Job
Copy each of the entries below word for word, leaving out the pictures.

************

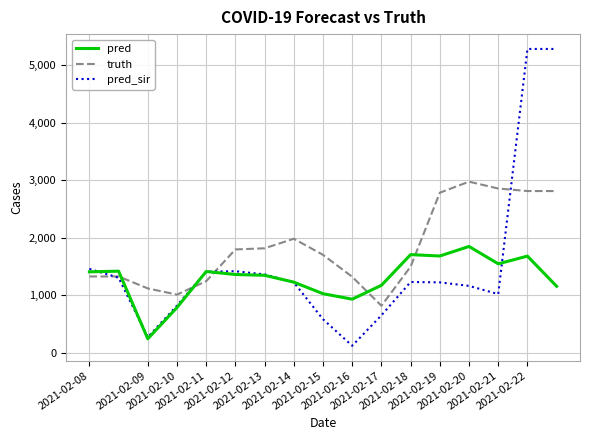

What is the smallest value displayed?

117.0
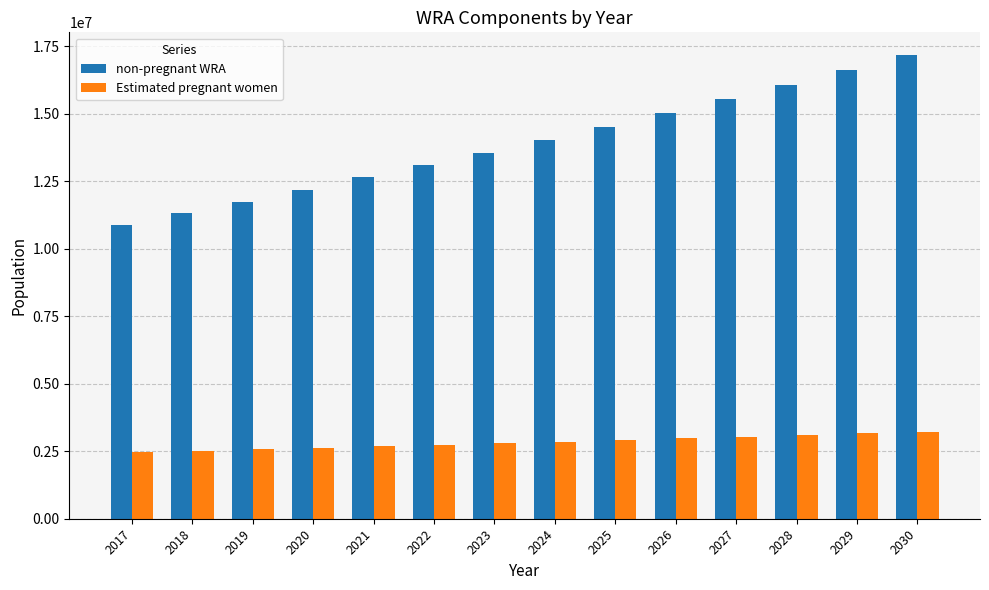

At which label does non-pregnant WRA first exceed 14048879?

2024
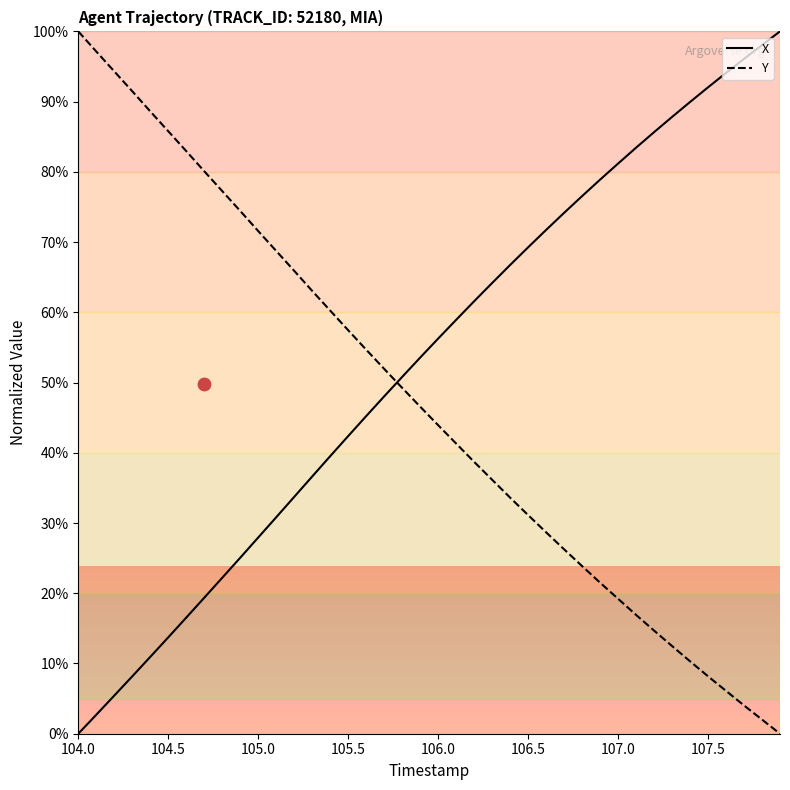

True or false: X and Y intersect in this chart.

True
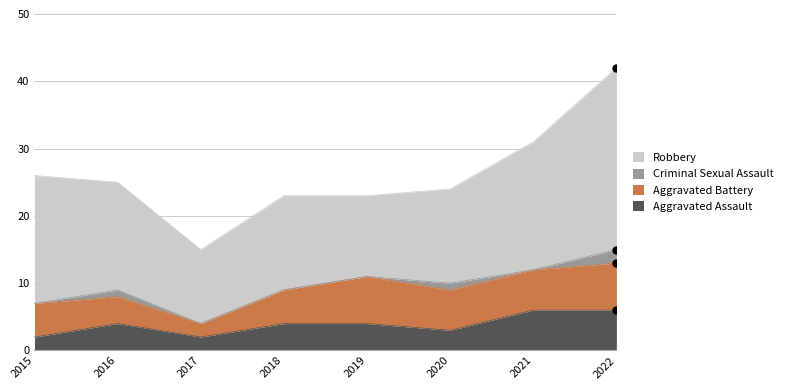

At how many categories does at least one series exceed 24?

1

************

Response
What is the smallest value displayed?

117.0

At which label does non-pregnant WRA first exceed 14048879?

2024

True or false: X and Y intersect in this chart.

True

At how many categories does at least one series exceed 24?

1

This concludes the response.